Robert Miadiełko Pełnomocnik Powiatowy Prawa i Sprawiedliwości.

Komentując wyniki wyborów do Sejmu i Senatu RP, chciałbym podziękować wyborcom , którzy głosowali na Prawo i Sprawiedliwość.

Pierwsze miejsce w Polsce, drugie w powiecie i w województwie napawa
optymizmem i otwiera nowy okres , który rozpocznie realizację programu
Prawa i Sprawiedliwości „ IV Rzeczypospolita -Sprawiedliwość dla
Wszystkich”.

Gruntowna przebudowa państwa , zasadnicza reorientacja polskiej
polityki społeczno- ekonomicznej wraz z przywróceniem jej moralnego i
etycznego wymiaru są sprawami najwyższej rangi.

Jestem przekonany,że są duże szanse na realizację tego programu.

Do pełnej realizacji tego programu potrzebne jest zwycięstwo Lecha Kaczyńskiego w wyborach na urząd Prezydenta RP.

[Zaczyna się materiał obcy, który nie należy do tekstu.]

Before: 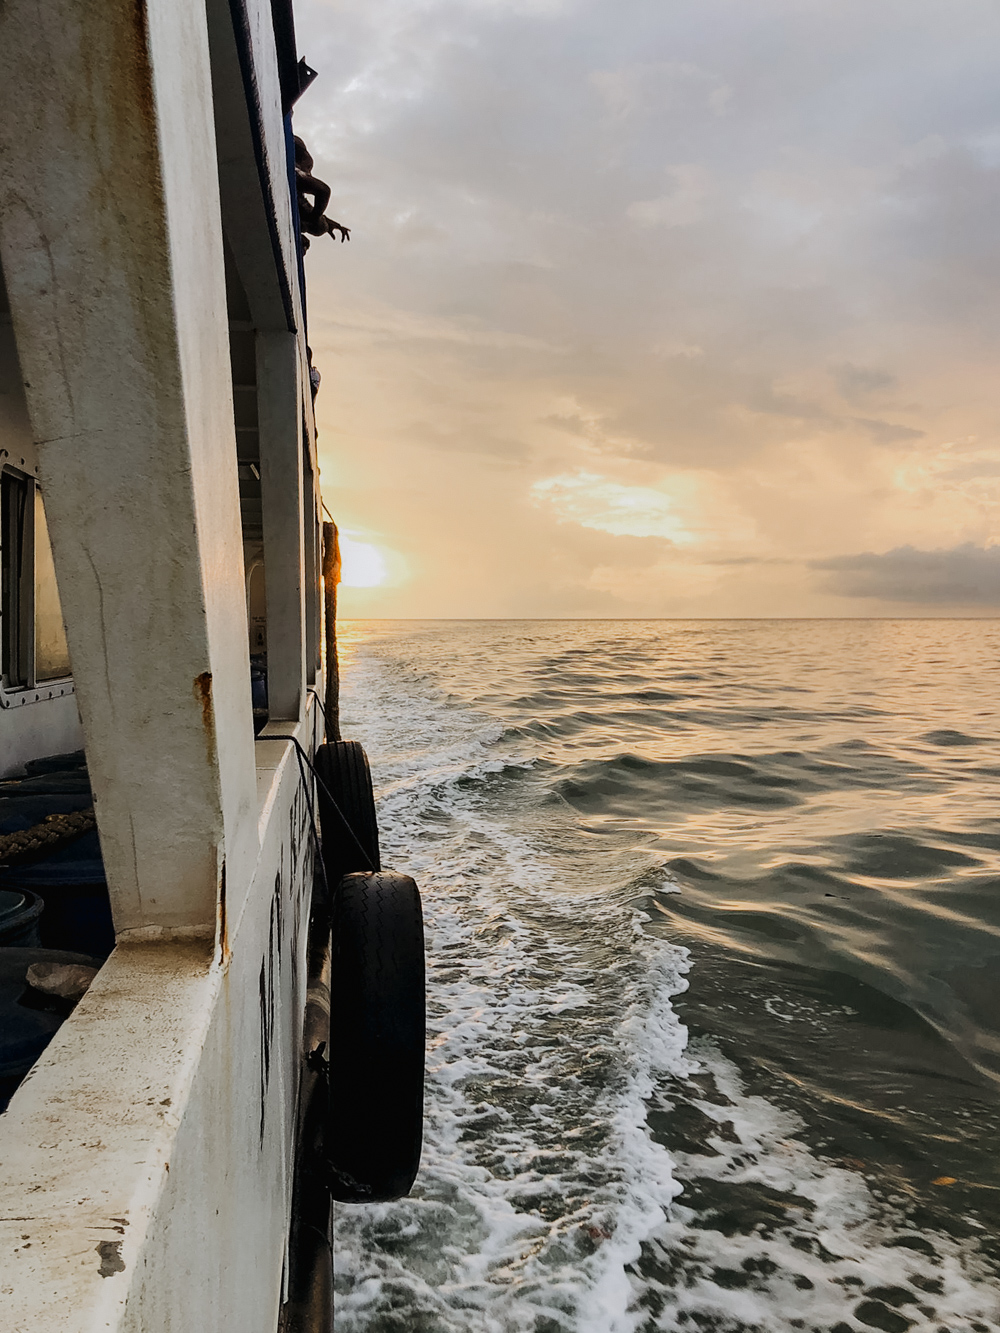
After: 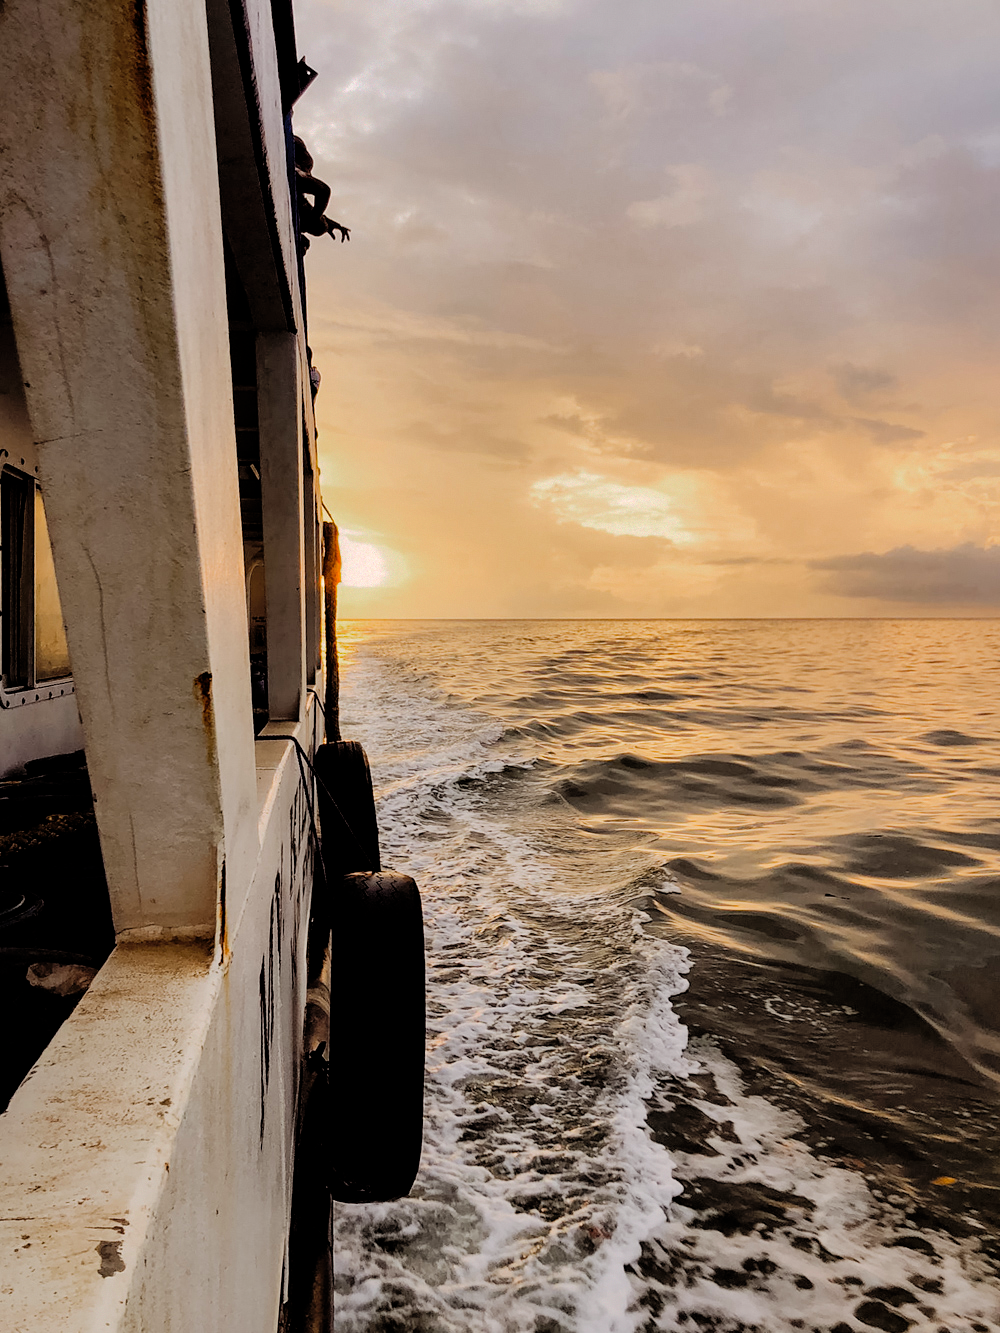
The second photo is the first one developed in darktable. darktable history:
shadows and highlights: on, module defaults
color balance rgb: power › chroma 1.559%, power › hue 26.16°, perceptual saturation grading › global saturation 19.842%
filmic rgb: black relative exposure -6.3 EV, white relative exposure 2.8 EV, target black luminance 0%, hardness 4.62, latitude 67.4%, contrast 1.289, shadows ↔ highlights balance -3.32%, color science v4 (2020), enable highlight reconstruction true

Jestem szczęśliwy ,że mamy posłankę z Goleniowa.

Chciałbym szczerze pogratulować pani Magdalenie Kochan z Platformy Obywatelskiej wyboru na tak zaszczytny urząd.

Wyniki wyborów wskazują ,że Prawo i Sprawiedliwość i Platforma
Obywatelska są „skazane na siebie” i zobligowane do jak najlepszej
współpracy.

Zrobię wszystko jako pełnomocnik PiS, aby współpraca między Platformą
Obywatelską a Prawem i Sprawiedliwością na szczeblu powiatowym układała
się jak najlepiej.

W kwestii tworzenia nowego rządu to uważam, że Kazimierz Marcinkiewicz
jako premier i Jan Rokita jako wicepremier stworzą rząd, który będzie
stabilnie kierował Polską przez pełną kadencję Parlamentu.